Anthony, John, and Eustathius

Saints Anthony, John and Eustathios of Vilnius

Martyrs of Vilnius, medieval icon
Died 1347
Vilnius, Lithuania
Venerated in Roman Catholic Church,
Russian Orthodox Church,
Eastern Orthodox Church
Feast April 14
Patronage Vilnius
Covered bodies of the martyrs on display in the Orthodox Church of the Holy Spirit in Vilnius
Another view of the relics of the martyrs

Anthony, John, and Eustathius (Eustathios, Eustace; Russian: Антоний, Иоанн and Евстафий; Lithuanian: Antanas, Jonas ir Eustachijus) are saints and martyrs (died 1347) of the Russian Orthodox Church. Their feast day is celebrated on April 14 in the horologion.

They were attached to the Muscovite missionaries dispatched to the court of Algirdas, pagan Grand Duke of Lithuania. Algirdas was married to an Orthodox Christian princess, Maria of Vitebsk, and the Orthodox were permitted only to minister to the religious needs of the princess.

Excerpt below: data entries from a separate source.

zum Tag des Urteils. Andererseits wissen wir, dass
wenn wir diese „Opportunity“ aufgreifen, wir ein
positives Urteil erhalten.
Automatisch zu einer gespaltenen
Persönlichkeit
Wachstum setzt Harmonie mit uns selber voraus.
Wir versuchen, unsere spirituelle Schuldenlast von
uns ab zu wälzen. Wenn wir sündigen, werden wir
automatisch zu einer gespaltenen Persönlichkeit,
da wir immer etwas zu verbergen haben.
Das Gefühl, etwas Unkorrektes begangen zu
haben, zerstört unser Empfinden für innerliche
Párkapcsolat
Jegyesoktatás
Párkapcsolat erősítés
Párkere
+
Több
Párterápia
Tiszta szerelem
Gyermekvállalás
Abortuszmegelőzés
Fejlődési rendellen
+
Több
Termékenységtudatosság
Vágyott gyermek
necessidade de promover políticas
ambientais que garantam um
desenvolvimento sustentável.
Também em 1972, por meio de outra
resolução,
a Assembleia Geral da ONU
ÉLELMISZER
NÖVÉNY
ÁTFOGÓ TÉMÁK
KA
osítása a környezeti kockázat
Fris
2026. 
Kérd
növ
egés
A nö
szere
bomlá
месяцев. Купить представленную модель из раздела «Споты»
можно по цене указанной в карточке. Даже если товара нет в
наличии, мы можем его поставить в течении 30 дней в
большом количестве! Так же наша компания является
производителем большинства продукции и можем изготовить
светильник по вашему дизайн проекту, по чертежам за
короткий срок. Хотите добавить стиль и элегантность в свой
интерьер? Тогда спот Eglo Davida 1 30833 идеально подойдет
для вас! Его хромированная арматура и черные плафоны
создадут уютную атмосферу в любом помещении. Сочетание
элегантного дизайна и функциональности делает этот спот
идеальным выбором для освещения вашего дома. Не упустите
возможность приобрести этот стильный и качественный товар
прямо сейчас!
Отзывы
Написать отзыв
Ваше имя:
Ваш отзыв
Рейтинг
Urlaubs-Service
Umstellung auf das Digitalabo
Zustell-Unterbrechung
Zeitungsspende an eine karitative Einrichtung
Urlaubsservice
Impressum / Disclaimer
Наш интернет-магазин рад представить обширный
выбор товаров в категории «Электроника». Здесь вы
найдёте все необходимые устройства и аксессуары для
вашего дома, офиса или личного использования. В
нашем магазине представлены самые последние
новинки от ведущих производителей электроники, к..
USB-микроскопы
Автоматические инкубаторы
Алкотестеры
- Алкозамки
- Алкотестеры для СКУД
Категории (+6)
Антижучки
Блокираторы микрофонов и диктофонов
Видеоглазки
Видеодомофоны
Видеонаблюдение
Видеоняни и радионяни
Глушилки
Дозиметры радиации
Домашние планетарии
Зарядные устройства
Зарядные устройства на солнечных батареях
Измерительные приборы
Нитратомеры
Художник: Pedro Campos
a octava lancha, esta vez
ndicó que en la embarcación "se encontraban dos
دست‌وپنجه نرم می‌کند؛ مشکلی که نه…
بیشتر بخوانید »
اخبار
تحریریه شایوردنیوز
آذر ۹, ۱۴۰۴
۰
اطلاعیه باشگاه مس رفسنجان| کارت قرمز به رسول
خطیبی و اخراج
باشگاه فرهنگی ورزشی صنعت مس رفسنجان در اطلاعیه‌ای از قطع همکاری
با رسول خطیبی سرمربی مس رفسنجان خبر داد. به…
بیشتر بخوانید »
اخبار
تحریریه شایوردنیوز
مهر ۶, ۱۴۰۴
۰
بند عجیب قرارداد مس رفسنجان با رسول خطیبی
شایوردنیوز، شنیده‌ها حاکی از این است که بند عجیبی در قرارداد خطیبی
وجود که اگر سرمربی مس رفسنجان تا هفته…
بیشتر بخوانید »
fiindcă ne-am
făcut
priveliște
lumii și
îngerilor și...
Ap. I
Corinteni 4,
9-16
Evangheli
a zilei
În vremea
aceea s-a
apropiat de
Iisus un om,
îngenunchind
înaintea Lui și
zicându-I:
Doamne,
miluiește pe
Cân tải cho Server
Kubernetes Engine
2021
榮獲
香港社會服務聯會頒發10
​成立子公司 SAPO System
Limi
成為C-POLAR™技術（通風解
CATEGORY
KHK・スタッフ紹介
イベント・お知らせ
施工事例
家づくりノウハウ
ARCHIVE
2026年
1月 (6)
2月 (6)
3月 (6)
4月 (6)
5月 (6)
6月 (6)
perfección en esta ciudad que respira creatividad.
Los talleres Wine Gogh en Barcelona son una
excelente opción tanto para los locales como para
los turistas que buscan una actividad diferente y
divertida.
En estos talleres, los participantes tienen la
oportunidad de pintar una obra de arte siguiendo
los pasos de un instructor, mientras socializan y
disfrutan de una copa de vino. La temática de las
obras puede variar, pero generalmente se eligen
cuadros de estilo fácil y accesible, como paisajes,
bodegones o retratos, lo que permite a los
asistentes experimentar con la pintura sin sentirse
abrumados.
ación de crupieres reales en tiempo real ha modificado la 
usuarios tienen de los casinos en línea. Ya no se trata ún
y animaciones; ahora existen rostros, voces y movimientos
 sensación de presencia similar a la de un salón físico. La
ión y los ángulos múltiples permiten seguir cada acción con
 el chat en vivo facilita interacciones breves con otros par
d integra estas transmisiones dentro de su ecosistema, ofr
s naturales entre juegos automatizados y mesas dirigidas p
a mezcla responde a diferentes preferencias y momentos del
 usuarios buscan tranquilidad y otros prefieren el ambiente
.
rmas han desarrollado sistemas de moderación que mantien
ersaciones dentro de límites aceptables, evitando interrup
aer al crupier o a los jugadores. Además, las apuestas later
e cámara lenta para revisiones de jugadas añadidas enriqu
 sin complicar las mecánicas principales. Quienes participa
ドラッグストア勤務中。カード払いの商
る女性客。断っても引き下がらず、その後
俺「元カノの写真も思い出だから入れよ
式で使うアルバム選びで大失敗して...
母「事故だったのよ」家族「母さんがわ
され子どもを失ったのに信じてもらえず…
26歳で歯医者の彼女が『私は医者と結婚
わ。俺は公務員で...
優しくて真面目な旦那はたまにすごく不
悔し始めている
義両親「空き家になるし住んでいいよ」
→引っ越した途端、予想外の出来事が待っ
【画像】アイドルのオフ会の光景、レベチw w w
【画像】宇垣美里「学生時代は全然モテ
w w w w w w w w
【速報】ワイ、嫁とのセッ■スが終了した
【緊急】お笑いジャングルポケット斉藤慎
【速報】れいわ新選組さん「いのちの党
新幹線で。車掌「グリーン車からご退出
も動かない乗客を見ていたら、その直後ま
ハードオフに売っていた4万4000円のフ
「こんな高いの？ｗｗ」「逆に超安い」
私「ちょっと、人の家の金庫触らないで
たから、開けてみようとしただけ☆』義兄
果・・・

All outside proselytizing was forbidden.

The three youths were arrested for preaching in public, and were ordered by Algirdas to consume meat in his presence during an Orthodox fasting period. When they refused, they were tortured and executed. Their bodies were kept in a glass reliquary in a crypt chapel beneath the altar of the cathedral church in the Monastery of the Holy Spirit in Vilnius, Lithuania, but has since been moved to the main sanctuary of the church. Their relics are said to be incorruptible. They were added to the Roman Calendar by Blessed Pope Paul VI in 1969.[1]